Washington: The largest asteroid to visit Earth in 2021 passes our planet on Sunday March 21 at a speed of around 124,000 km / h.
Although this speed is faster than the speed at which most asteroids encounter Earth, there is no threat of collision with our planet, NASA said earlier this month.
Called 2001 FO32, the near-Earth asteroid will make its closest approach at a distance of about two million kilometers.
“The reason for the asteroid’s unusually fast close approach is its strongly tilted and elongated (or eccentric) orbit around the Sun, an orbit tilted 39 degrees from the Earth’s orbital plane,” NASA said.
“This orbit brings the asteroid closer to the Sun than Mercury and twice as far from the Sun as Mars.”

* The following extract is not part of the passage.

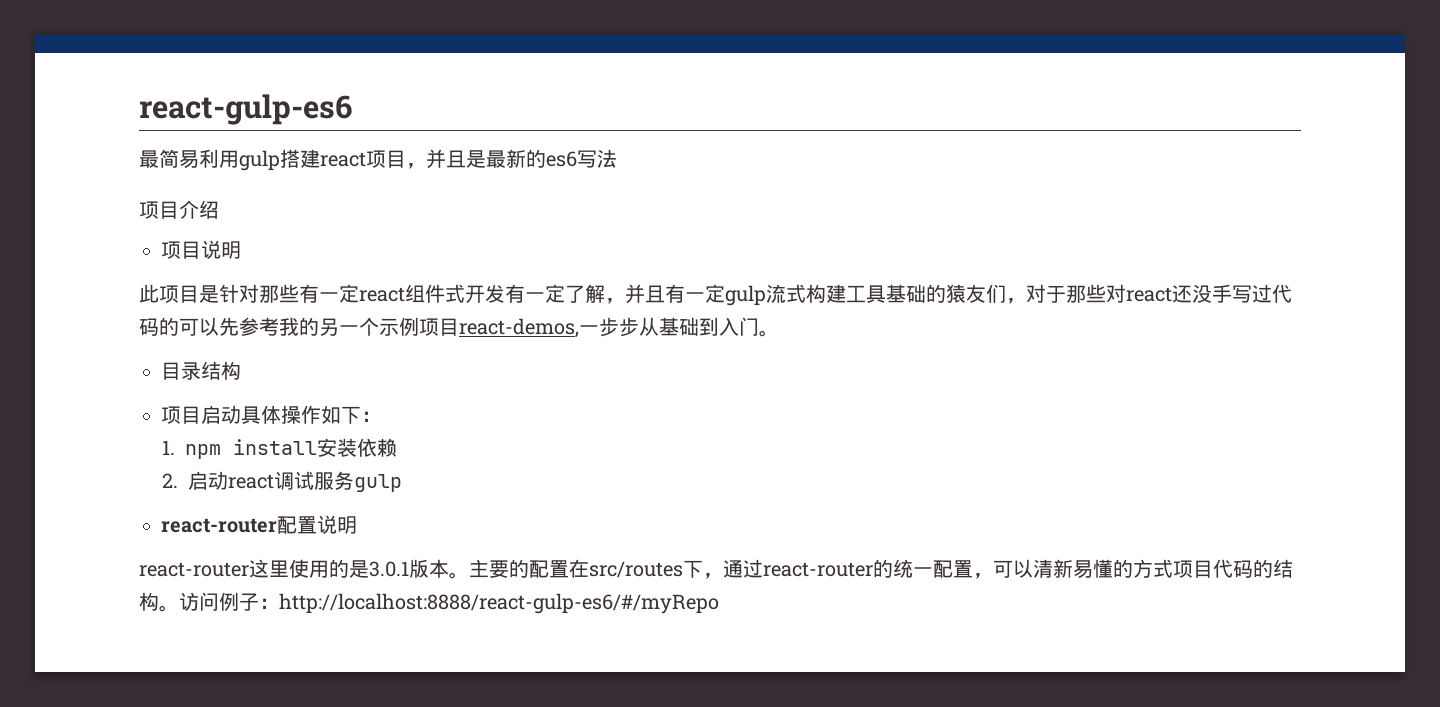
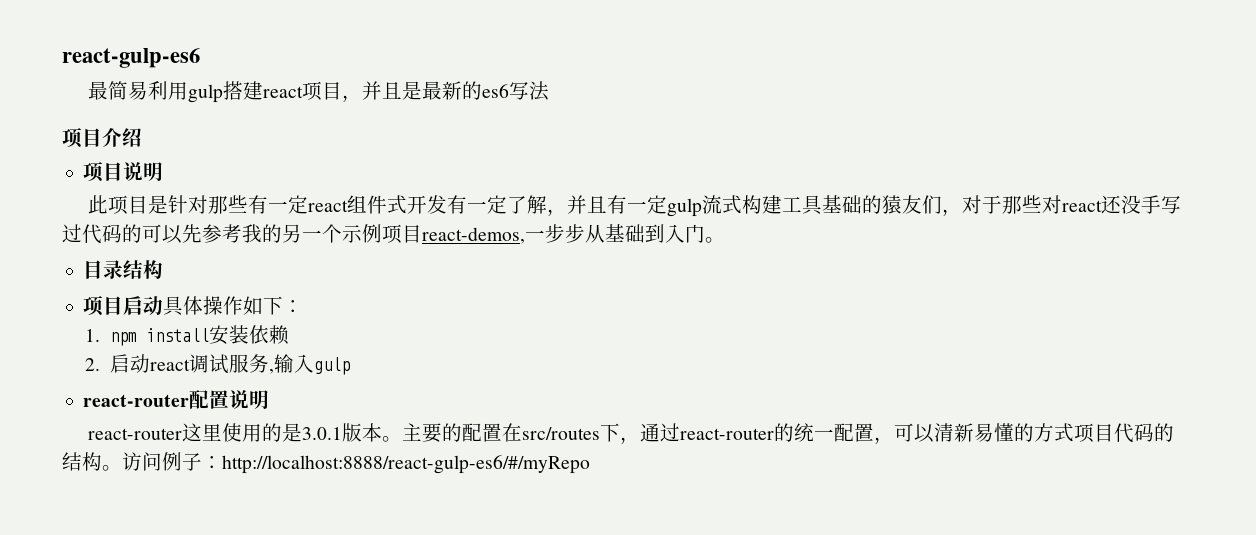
(354, 480) none -> [268,354,314,374] ,输入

The asteroid is about 0.8 to 1.7 km in diameter, according to a report published in Live Science.
“We have known very precisely the orbital trajectory of the 2001 FO32 around the Sun since its discovery 20 years ago and we have followed it since,” said Paul Chodas, director of the Center for Studies on Near Earth Objects. (CNEOS), which is operated by NASA’s Jet Propulsion Laboratory in Southern California, said in a statement.
“There is no chance that the asteroid will approach Earth within 1.25 million kilometers.”
However, this distance is close in astronomical terms, which is why 2001 FO32 has been designated a “potentially dangerous asteroid”.